In the following list there are couple of very typical pitfall scenarios which will emerge (I will guarantee it!) when PLM development is initiated without full and deep understanding of the portfolio of products, set of businesses and local flavors in the business set-up and the PLM related maturity of these dimensions.  
 
1.      PLM system is designed to match the needs of one business area, geographical area or product area.
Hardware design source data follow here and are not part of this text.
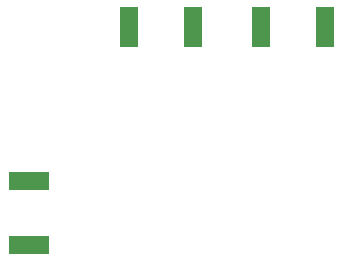
<source format=gbr>
%TF.GenerationSoftware,KiCad,Pcbnew,5.1.9-5.1.9*%
%TF.CreationDate,2021-02-06T15:34:09+03:00*%
%TF.ProjectId,qddc,71646463-2e6b-4696-9361-645f70636258,rev?*%
%TF.SameCoordinates,Original*%
%TF.FileFunction,Paste,Bot*%
%TF.FilePolarity,Positive*%
%FSLAX46Y46*%
G04 Gerber Fmt 4.6, Leading zero omitted, Abs format (unit mm)*
G04 Created by KiCad (PCBNEW 5.1.9-5.1.9) date 2021-02-06 15:34:09*
%MOMM*%
%LPD*%
G01*
G04 APERTURE LIST*
%ADD10R,1.500000X3.500000*%
%ADD11R,3.500000X1.500000*%
G04 APERTURE END LIST*
D10*
%TO.C,Cos*%
X123792000Y-88900000D03*
X129192000Y-88900000D03*
%TD*%
%TO.C,Sin*%
X112616000Y-88900000D03*
X118016000Y-88900000D03*
%TD*%
D11*
%TO.C,RF*%
X104140000Y-107348000D03*
X104140000Y-101948000D03*
%TD*%
M02*

</source>
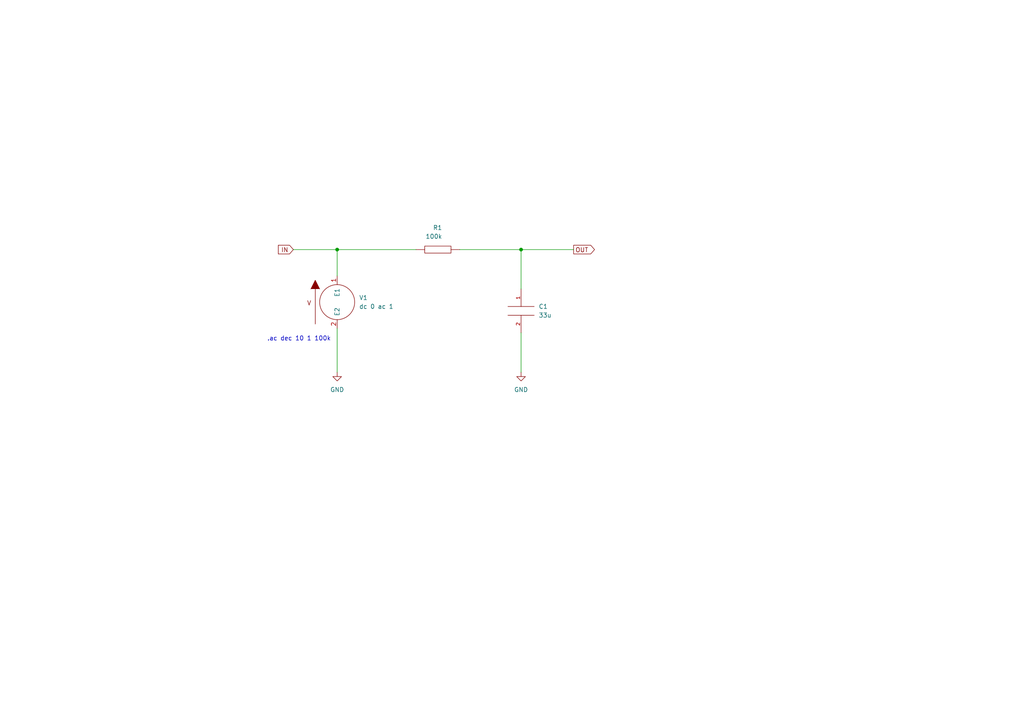
<source format=kicad_sch>
(kicad_sch (version 20211123) (generator eeschema)

  (uuid e63e39d7-6ac0-4ffd-8aa3-1841a4541b55)

  (paper "A4")

  (title_block
    (title "Prac")
    (rev "PDS")
    (company "ESCOM")
  )

  

  (junction (at 151.13 72.39) (diameter 0) (color 0 0 0 0)
    (uuid 1eb8d29a-9301-4b74-a68f-d4963a34fc64)
  )
  (junction (at 97.79 72.39) (diameter 0) (color 0 0 0 0)
    (uuid 490a0e04-96e3-4902-9cac-57cc66c5fb7f)
  )

  (wire (pts (xy 97.79 72.39) (xy 97.79 80.01))
    (stroke (width 0) (type default) (color 0 0 0 0))
    (uuid 1be72a5d-754e-4b6a-bd73-e7ba72e966f7)
  )
  (wire (pts (xy 151.13 96.52) (xy 151.13 107.95))
    (stroke (width 0) (type default) (color 0 0 0 0))
    (uuid 1bf112e6-0b02-4cb3-bcc1-f8baed6fe23a)
  )
  (wire (pts (xy 151.13 72.39) (xy 166.37 72.39))
    (stroke (width 0) (type default) (color 0 0 0 0))
    (uuid 26a865e1-e747-4bd9-833a-24ef7b45328c)
  )
  (wire (pts (xy 97.79 95.25) (xy 97.79 107.95))
    (stroke (width 0) (type default) (color 0 0 0 0))
    (uuid 291b5035-8876-4731-a20e-529ff0ffca33)
  )
  (wire (pts (xy 85.09 72.39) (xy 97.79 72.39))
    (stroke (width 0) (type default) (color 0 0 0 0))
    (uuid 2f9b8694-a6fe-4897-8991-e2c99d457127)
  )
  (wire (pts (xy 133.35 72.39) (xy 151.13 72.39))
    (stroke (width 0) (type default) (color 0 0 0 0))
    (uuid 52e5724a-5764-4577-819d-e689fa599878)
  )
  (wire (pts (xy 151.13 72.39) (xy 151.13 83.82))
    (stroke (width 0) (type default) (color 0 0 0 0))
    (uuid 5faa8d8b-b30d-42cd-8b6b-3b0c3afa7e30)
  )
  (wire (pts (xy 97.79 72.39) (xy 120.65 72.39))
    (stroke (width 0) (type default) (color 0 0 0 0))
    (uuid ee4017a1-4244-49b5-84dc-fbc0baf53ca4)
  )

  (text ".ac dec 10 1 100k" (at 77.47 99.06 0)
    (effects (font (size 1.27 1.27)) (justify left bottom))
    (uuid eed2ccf4-ce19-47c5-89d8-98c2e0a211f3)
  )

  (global_label "OUT" (shape output) (at 166.37 72.39 0) (fields_autoplaced)
    (effects (font (size 1.27 1.27)) (justify left))
    (uuid 48e15a78-b94c-4824-9969-e5ee01166068)
    (property "Intersheet References" "${INTERSHEET_REFS}" (id 0) (at 172.4117 72.4694 0)
      (effects (font (size 1.27 1.27)) (justify left) hide)
    )
  )
  (global_label "IN" (shape input) (at 85.09 72.39 180) (fields_autoplaced)
    (effects (font (size 1.27 1.27)) (justify right))
    (uuid bdb2eb46-a1d8-4db2-bb13-87e9156ede60)
    (property "Intersheet References" "${INTERSHEET_REFS}" (id 0) (at 80.7417 72.4694 0)
      (effects (font (size 1.27 1.27)) (justify right) hide)
    )
  )

  (symbol (lib_id "pspice:VSOURCE") (at 97.79 87.63 0) (unit 1)
    (in_bom yes) (on_board yes) (fields_autoplaced)
    (uuid 079ed37d-4731-4ce4-9e76-a2dd1531e92b)
    (property "Reference" "V1" (id 0) (at 104.14 86.3599 0)
      (effects (font (size 1.27 1.27)) (justify left))
    )
    (property "Value" "dc 0 ac 1" (id 1) (at 104.14 88.8999 0)
      (effects (font (size 1.27 1.27)) (justify left))
    )
    (property "Footprint" "" (id 2) (at 97.79 87.63 0)
      (effects (font (size 1.27 1.27)) hide)
    )
    (property "Datasheet" "~" (id 3) (at 97.79 87.63 0)
      (effects (font (size 1.27 1.27)) hide)
    )
    (property "Spice_Primitive" "V" (id 4) (at 97.79 87.63 0)
      (effects (font (size 1.27 1.27)) hide)
    )
    (property "Spice_Model" "dc 0 ac 1" (id 5) (at 97.79 87.63 0)
      (effects (font (size 1.27 1.27)) hide)
    )
    (property "Spice_Netlist_Enabled" "Y" (id 6) (at 97.79 87.63 0)
      (effects (font (size 1.27 1.27)) hide)
    )
    (pin "1" (uuid 61a8f2cf-bde1-49a0-b981-ad73a4ed72f1))
    (pin "2" (uuid cea0efdc-6c8a-48dc-a761-df4fc2398006))
  )

  (symbol (lib_id "power:GND") (at 151.13 107.95 0) (unit 1)
    (in_bom yes) (on_board yes) (fields_autoplaced)
    (uuid 210f9207-c726-471c-93a1-92fceea7b895)
    (property "Reference" "#PWR?" (id 0) (at 151.13 114.3 0)
      (effects (font (size 1.27 1.27)) hide)
    )
    (property "Value" "GND" (id 1) (at 151.13 113.03 0))
    (property "Footprint" "" (id 2) (at 151.13 107.95 0)
      (effects (font (size 1.27 1.27)) hide)
    )
    (property "Datasheet" "" (id 3) (at 151.13 107.95 0)
      (effects (font (size 1.27 1.27)) hide)
    )
    (pin "1" (uuid a6e29792-41e2-4739-afe4-1b7bbd46d15b))
  )

  (symbol (lib_id "pspice:C") (at 151.13 90.17 0) (unit 1)
    (in_bom yes) (on_board yes) (fields_autoplaced)
    (uuid 53869448-42ef-4741-93ee-8acbc8dad455)
    (property "Reference" "C1" (id 0) (at 156.21 88.8999 0)
      (effects (font (size 1.27 1.27)) (justify left))
    )
    (property "Value" "33u" (id 1) (at 156.21 91.4399 0)
      (effects (font (size 1.27 1.27)) (justify left))
    )
    (property "Footprint" "" (id 2) (at 151.13 90.17 0)
      (effects (font (size 1.27 1.27)) hide)
    )
    (property "Datasheet" "~" (id 3) (at 151.13 90.17 0)
      (effects (font (size 1.27 1.27)) hide)
    )
    (pin "1" (uuid 03f1f760-e576-4634-b28d-19169ccb7900))
    (pin "2" (uuid 0f5d8fdd-400b-4ce9-be16-a9d4733c20d4))
  )

  (symbol (lib_id "pspice:R") (at 127 72.39 90) (unit 1)
    (in_bom yes) (on_board yes)
    (uuid 61d7b00a-c91f-453d-84d2-0c38264e1683)
    (property "Reference" "R1" (id 0) (at 128.27 66.04 90)
      (effects (font (size 1.27 1.27)) (justify left))
    )
    (property "Value" "100k" (id 1) (at 128.27 68.58 90)
      (effects (font (size 1.27 1.27)) (justify left))
    )
    (property "Footprint" "" (id 2) (at 127 72.39 0)
      (effects (font (size 1.27 1.27)) hide)
    )
    (property "Datasheet" "~" (id 3) (at 127 72.39 0)
      (effects (font (size 1.27 1.27)) hide)
    )
    (pin "1" (uuid 76936b84-c90c-4905-9055-963980ff162f))
    (pin "2" (uuid 71c616a0-00e0-415a-b9d8-76aef620e79e))
  )

  (symbol (lib_id "power:GND") (at 97.79 107.95 0) (unit 1)
    (in_bom yes) (on_board yes) (fields_autoplaced)
    (uuid 6ae6b12a-0919-4d0c-9c1a-9a35abb0e400)
    (property "Reference" "#PWR?" (id 0) (at 97.79 114.3 0)
      (effects (font (size 1.27 1.27)) hide)
    )
    (property "Value" "GND" (id 1) (at 97.79 113.03 0))
    (property "Footprint" "" (id 2) (at 97.79 107.95 0)
      (effects (font (size 1.27 1.27)) hide)
    )
    (property "Datasheet" "" (id 3) (at 97.79 107.95 0)
      (effects (font (size 1.27 1.27)) hide)
    )
    (pin "1" (uuid 32d338aa-51a9-4617-bebf-7620ca8d6ecb))
  )

  (sheet_instances
    (path "/" (page "1"))
  )

  (symbol_instances
    (path "/210f9207-c726-471c-93a1-92fceea7b895"
      (reference "#PWR?") (unit 1) (value "GND") (footprint "")
    )
    (path "/6ae6b12a-0919-4d0c-9c1a-9a35abb0e400"
      (reference "#PWR?") (unit 1) (value "GND") (footprint "")
    )
    (path "/53869448-42ef-4741-93ee-8acbc8dad455"
      (reference "C1") (unit 1) (value "33u") (footprint "")
    )
    (path "/61d7b00a-c91f-453d-84d2-0c38264e1683"
      (reference "R1") (unit 1) (value "100k") (footprint "")
    )
    (path "/079ed37d-4731-4ce4-9e76-a2dd1531e92b"
      (reference "V1") (unit 1) (value "dc 0 ac 1") (footprint "")
    )
  )
)

</source>
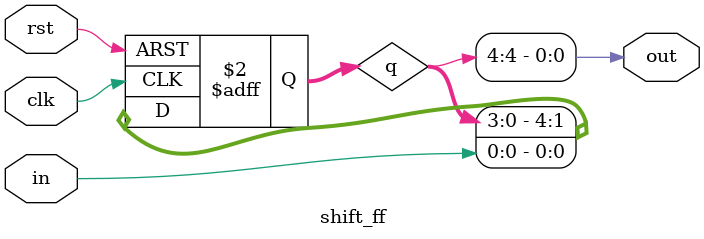
<source format=v>
module shift_ff (

    input clk,

    input rst,

    input in,

    output out

);



reg [4:0] q;

assign out = q[4];



always @(posedge clk or posedge rst) begin

    if (rst) begin

        q <= 5'b0; 

    end

    else begin

        q[0] <= in;

        q[4:1] <= q[3:0];

    end

end



endmodule



/*

module shift_ff (

    input clk,

    input rst,

    input d,  

    output reg [4:0] out  

);



always @(posedge clk or posedge rst) begin

    if (rst) 

        out <= 5'b00001;  

    else 

        out <= {out[3:0], d};  

end



endmodule

*/



</source>
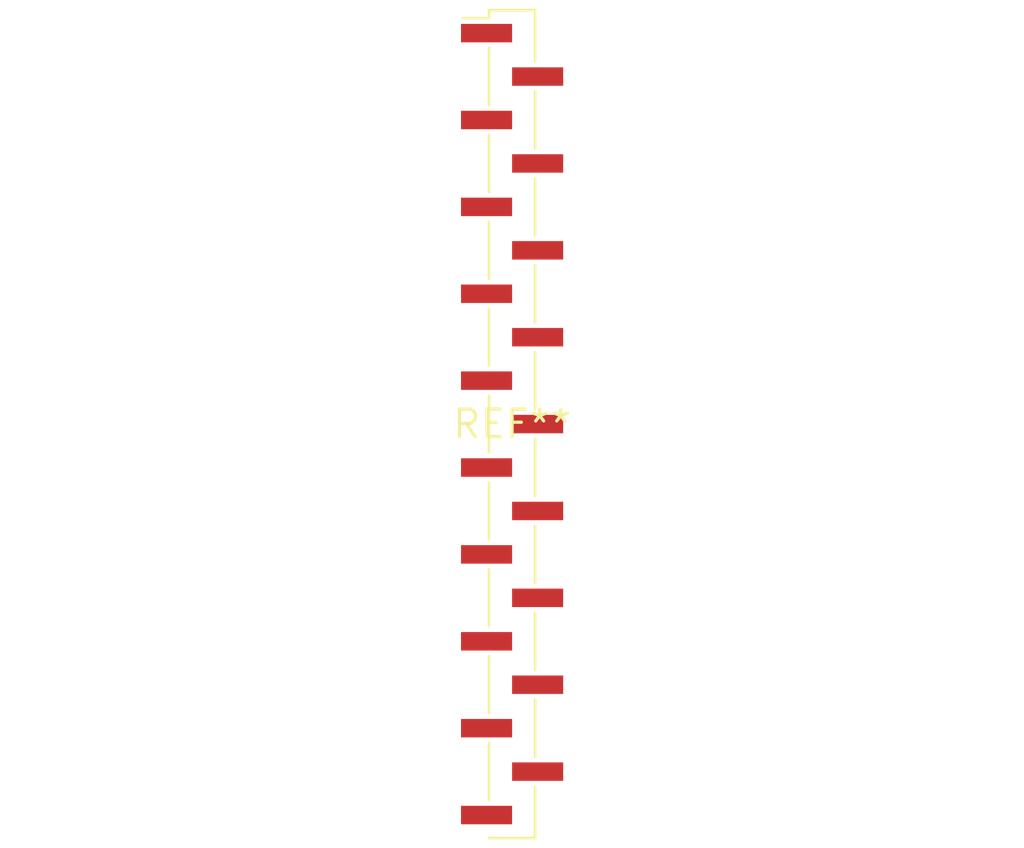
<source format=kicad_pcb>
(kicad_pcb (version 20240108) (generator pcbnew)

  (general
    (thickness 1.6)
  )

  (paper "A4")
  (layers
    (0 "F.Cu" signal)
    (31 "B.Cu" signal)
    (32 "B.Adhes" user "B.Adhesive")
    (33 "F.Adhes" user "F.Adhesive")
    (34 "B.Paste" user)
    (35 "F.Paste" user)
    (36 "B.SilkS" user "B.Silkscreen")
    (37 "F.SilkS" user "F.Silkscreen")
    (38 "B.Mask" user)
    (39 "F.Mask" user)
    (40 "Dwgs.User" user "User.Drawings")
    (41 "Cmts.User" user "User.Comments")
    (42 "Eco1.User" user "User.Eco1")
    (43 "Eco2.User" user "User.Eco2")
    (44 "Edge.Cuts" user)
    (45 "Margin" user)
    (46 "B.CrtYd" user "B.Courtyard")
    (47 "F.CrtYd" user "F.Courtyard")
    (48 "B.Fab" user)
    (49 "F.Fab" user)
    (50 "User.1" user)
    (51 "User.2" user)
    (52 "User.3" user)
    (53 "User.4" user)
    (54 "User.5" user)
    (55 "User.6" user)
    (56 "User.7" user)
    (57 "User.8" user)
    (58 "User.9" user)
  )

  (setup
    (pad_to_mask_clearance 0)
    (pcbplotparams
      (layerselection 0x00010fc_ffffffff)
      (plot_on_all_layers_selection 0x0000000_00000000)
      (disableapertmacros false)
      (usegerberextensions false)
      (usegerberattributes false)
      (usegerberadvancedattributes false)
      (creategerberjobfile false)
      (dashed_line_dash_ratio 12.000000)
      (dashed_line_gap_ratio 3.000000)
      (svgprecision 4)
      (plotframeref false)
      (viasonmask false)
      (mode 1)
      (useauxorigin false)
      (hpglpennumber 1)
      (hpglpenspeed 20)
      (hpglpendiameter 15.000000)
      (dxfpolygonmode false)
      (dxfimperialunits false)
      (dxfusepcbnewfont false)
      (psnegative false)
      (psa4output false)
      (plotreference false)
      (plotvalue false)
      (plotinvisibletext false)
      (sketchpadsonfab false)
      (subtractmaskfromsilk false)
      (outputformat 1)
      (mirror false)
      (drillshape 1)
      (scaleselection 1)
      (outputdirectory "")
    )
  )

  (net 0 "")

  (footprint "PinHeader_1x19_P2.00mm_Vertical_SMD_Pin1Left" (layer "F.Cu") (at 0 0))

)

</source>
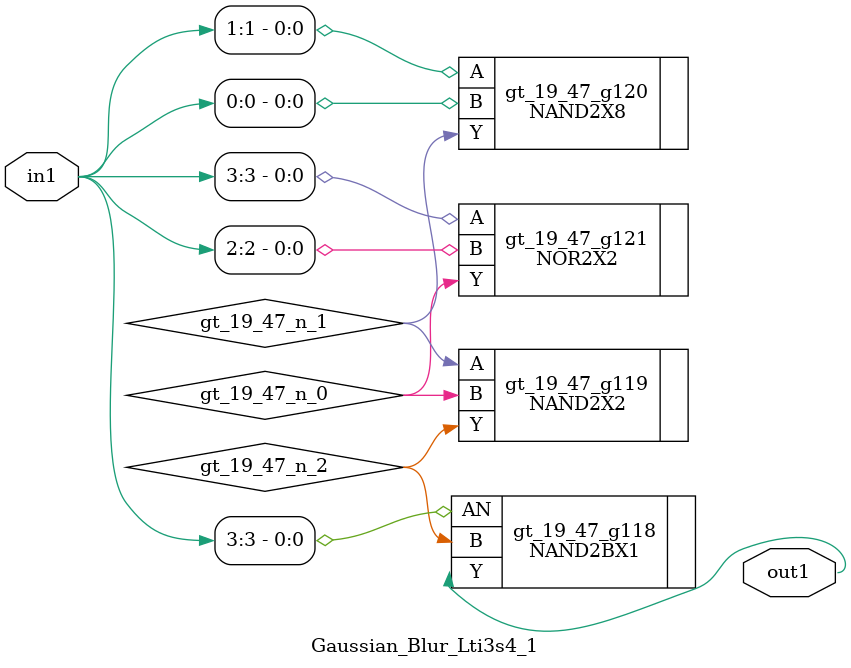
<source format=v>
`timescale 1ps / 1ps


module Gaussian_Blur_Lti3s4_1(in1, out1);
  input [3:0] in1;
  output out1;
  wire [3:0] in1;
  wire out1;
  wire gt_19_47_n_0, gt_19_47_n_1, gt_19_47_n_2;
  NAND2BX1 gt_19_47_g118(.AN (in1[3]), .B (gt_19_47_n_2), .Y (out1));
  NAND2X2 gt_19_47_g119(.A (gt_19_47_n_1), .B (gt_19_47_n_0), .Y
       (gt_19_47_n_2));
  NAND2X8 gt_19_47_g120(.A (in1[1]), .B (in1[0]), .Y (gt_19_47_n_1));
  NOR2X2 gt_19_47_g121(.A (in1[3]), .B (in1[2]), .Y (gt_19_47_n_0));
endmodule


</source>
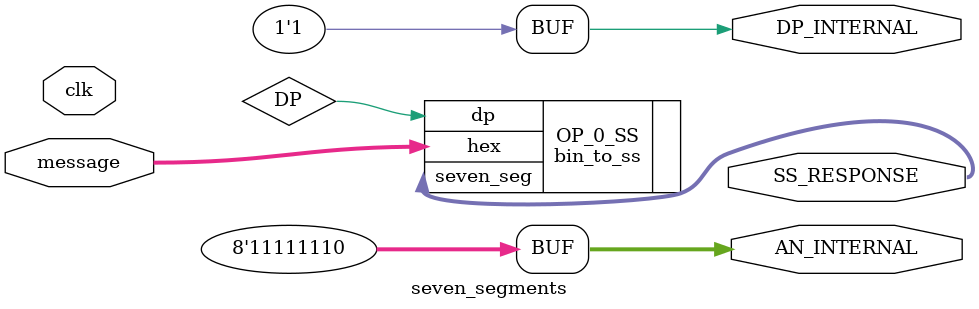
<source format=sv>
`timescale 1ns / 1ps


module seven_segments(message, clk, SS_RESPONSE, AN_INTERNAL, DP_INTERNAL);
    
    input logic [3:0]message;
    input logic clk;
    output logic DP_INTERNAL;
    output logic [6:0]SS_RESPONSE;
    output logic [7:0]AN_INTERNAL;
    
    assign AN_INTERNAL=8'b11111110;
    assign DP_INTERNAL=1;
    
    bin_to_ss OP_0_SS(.hex(message), .dp(DP), .seven_seg(SS_RESPONSE));
    
    
endmodule

</source>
When other BU’s or PA’s will start implementing it – the developed set of tools and processes - they realize the fact that PLM does not support their business needs at all
2.      PLM system is a lukewarm compromise between the needs of all PA, GA and BA’s which does not meet full requirements of any of these dimensions
3.      PLM system implementation project decides all business related issues (e.g. product lifecycle phases and the phase change criteria) or PLM system project is stuck and cannot move on due to undecided business issues
4.      PLM system project realizes when migrating products into the system that the products the company produces are very different by nature and thus cannot be implemented to the system
5.      PLM system project tries make a giant leap from very immature ground and will fail because there are too many issues undefined and the capabilities of the current processes and methods do not allow this kind of giant leap
6.      The use of more complex business models such as solution business model is not possible due to mismatch understanding of a product on conceptual level and e.g. service products cannot be implemented into a PLM system
7.      Comprehensive allocation of product cost and revenue is not possible in a uniform way across PA, BA or GA due to mismatch in the logic of product arcihtecture
8.      Product comparison / analysis is not possible in the portfolio level (lifecycle phases, products)
 
 
My suggestion to resolve or rather avoid the pitfall scenarios is to:
 
1.      Evaluate your baseline thoroughly i.e. what is the real state of PLM maturity in each GA, BA, BU
2.      Create a vision of the future state of PLM in your corporation
3.      Evaluate the gap’s between the PLM vision and the baseline
4.      Create a comprehensive PLM concept
o   Including a product information model defintion covering all product areas
5.      Build the PLM maturity in your company to a more uniform level using the PLM concept creation project as tool
6.      Understand all business models used in the corporation
7.      Draw a road map for the entire PLM development path including the implementation of the new PLM concept, processes, ways to operate and system
 
· When all the above is done your are ready to launch a traditional PLM development program in a company producing different kinds of products in numerous sites
 
Antti Saaksvuori is management consultant operating in the field of PLM. Currently he is a partner in Talent Partners Ltd. (Finland based management Consulting company.)